[begin ITEMS]
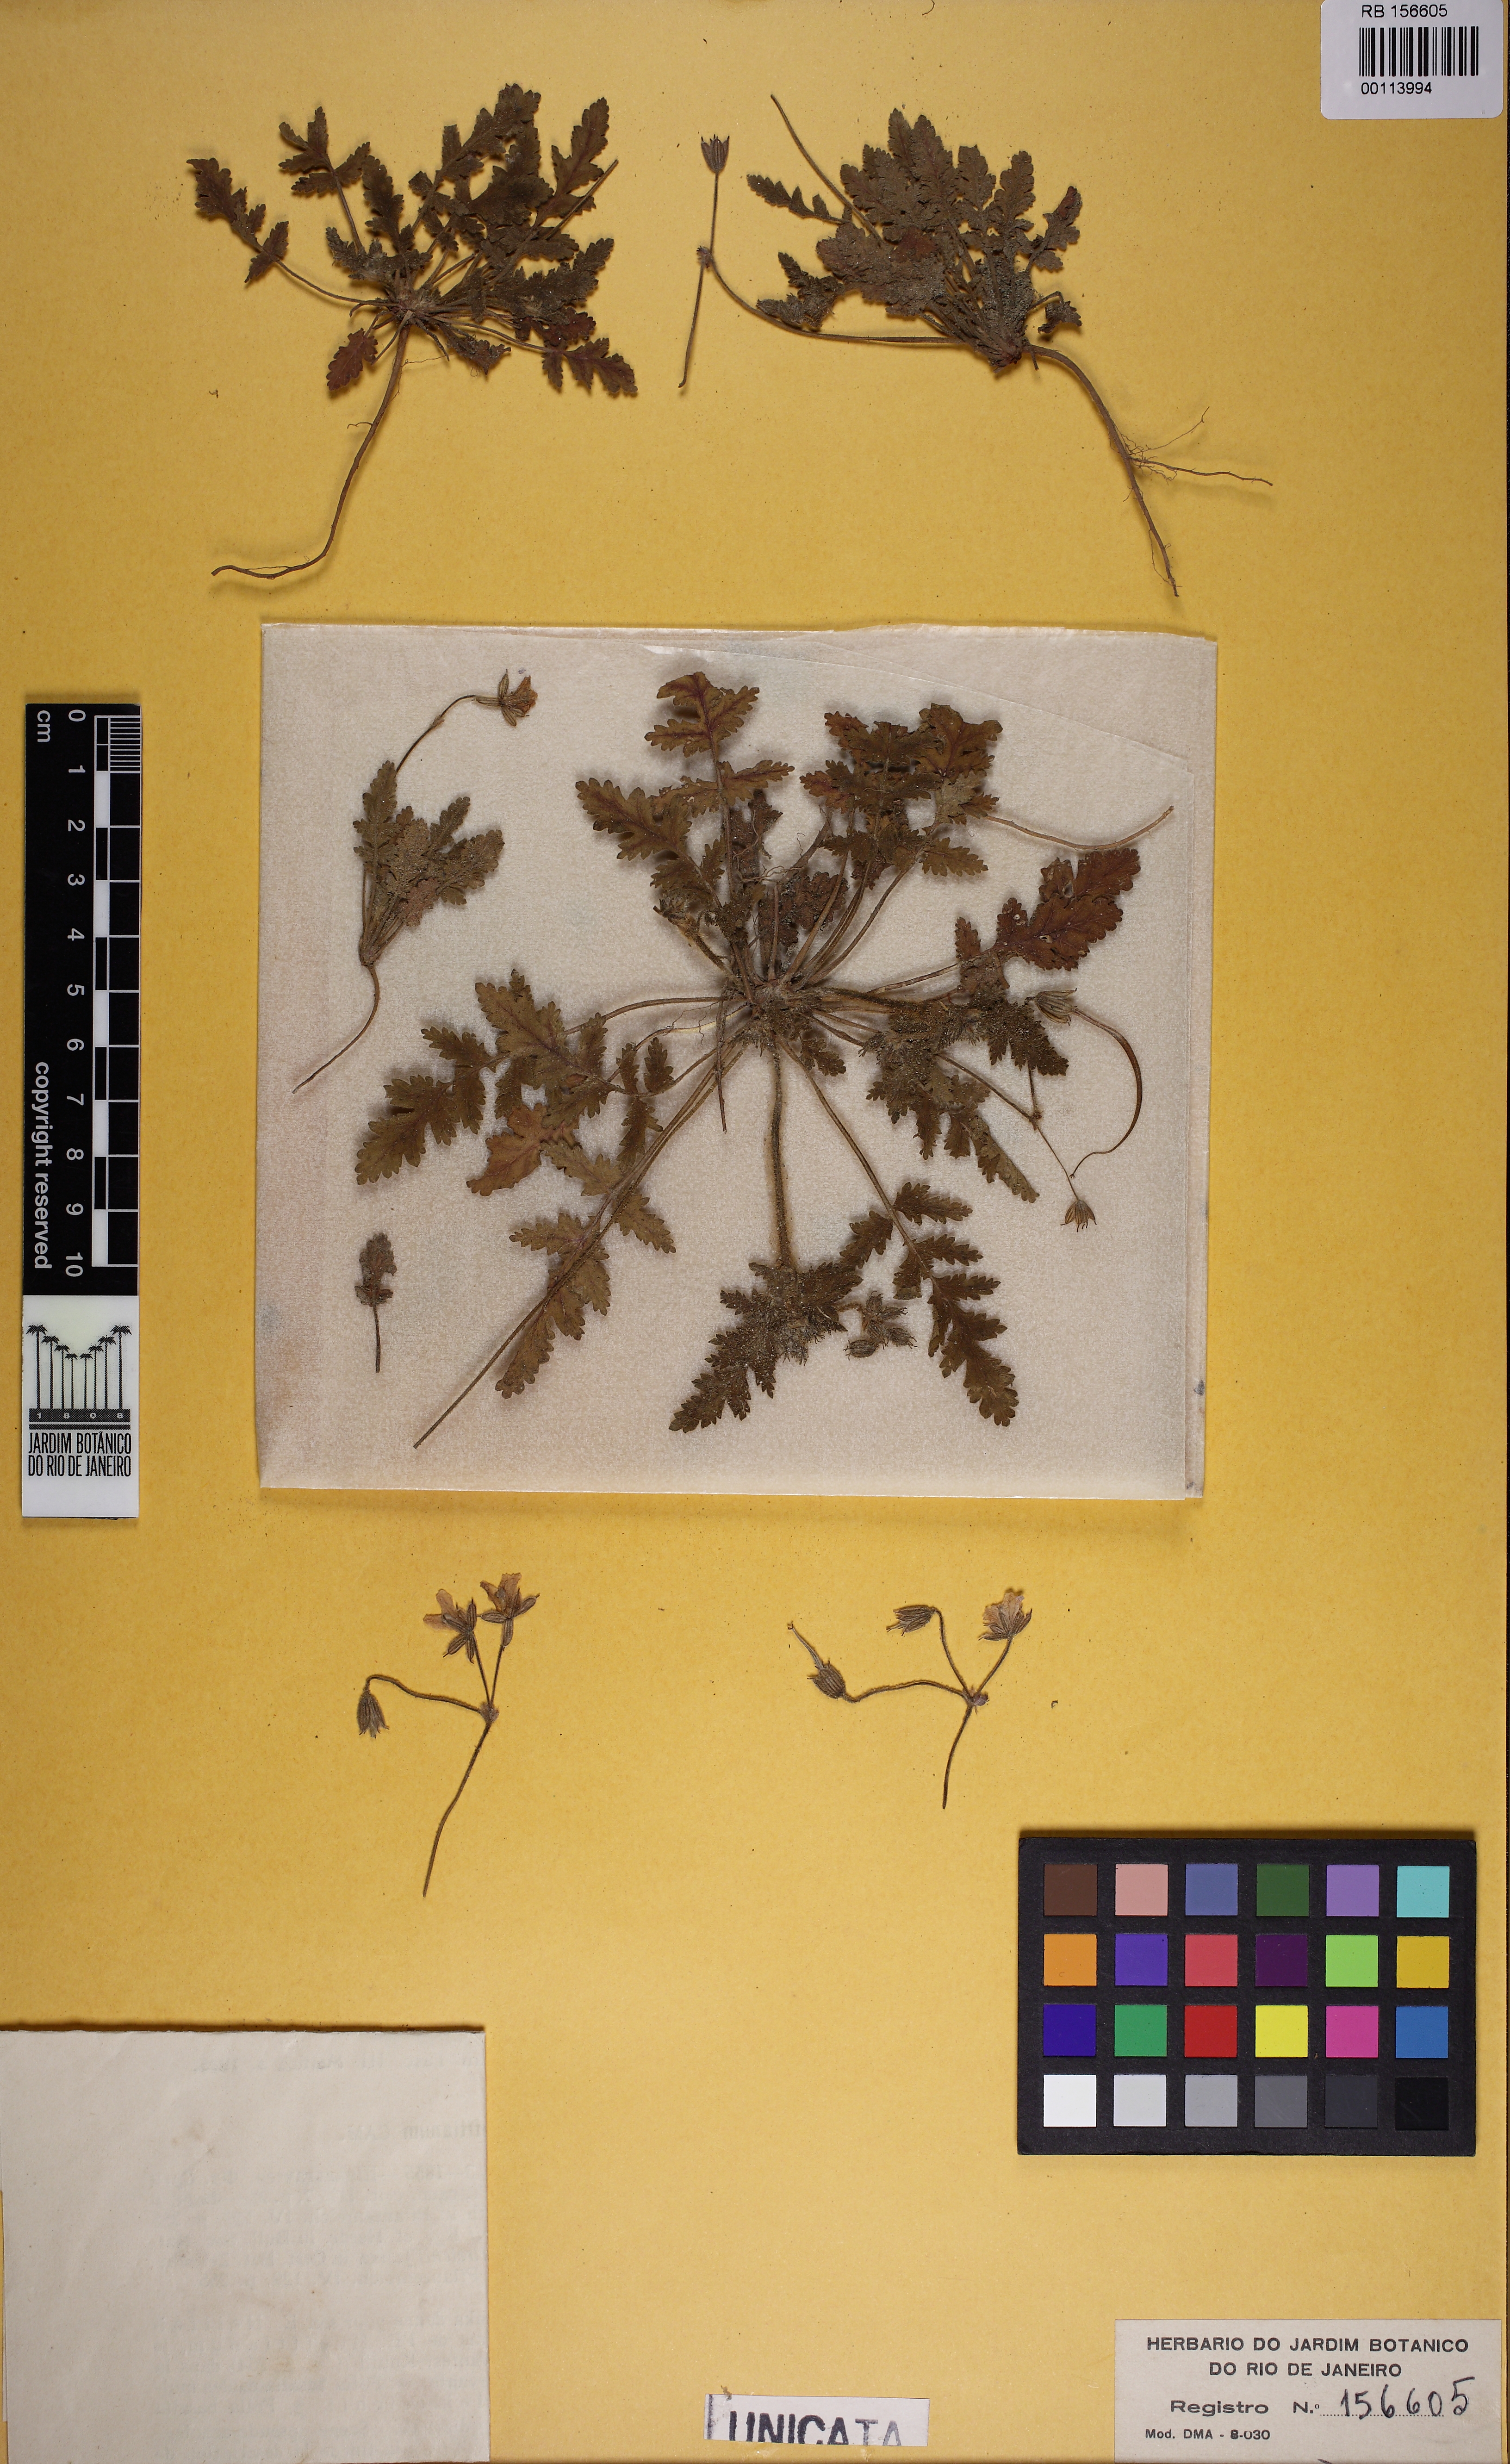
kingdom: Plantae
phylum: Tracheophyta
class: Magnoliopsida
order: Geraniales
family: Geraniaceae
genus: Erodium
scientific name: Erodium hoefftianum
[end ITEMS]
## SHORT PROBLEM
Copy out every line of text from the items above word for word, leaving out the pictures.

## CORRECT RESULT
kingdom: Plantae
phylum: Tracheophyta
class: Magnoliopsida
order: Geraniales
family: Geraniaceae
genus: Erodium
scientific name: Erodium hoefftianum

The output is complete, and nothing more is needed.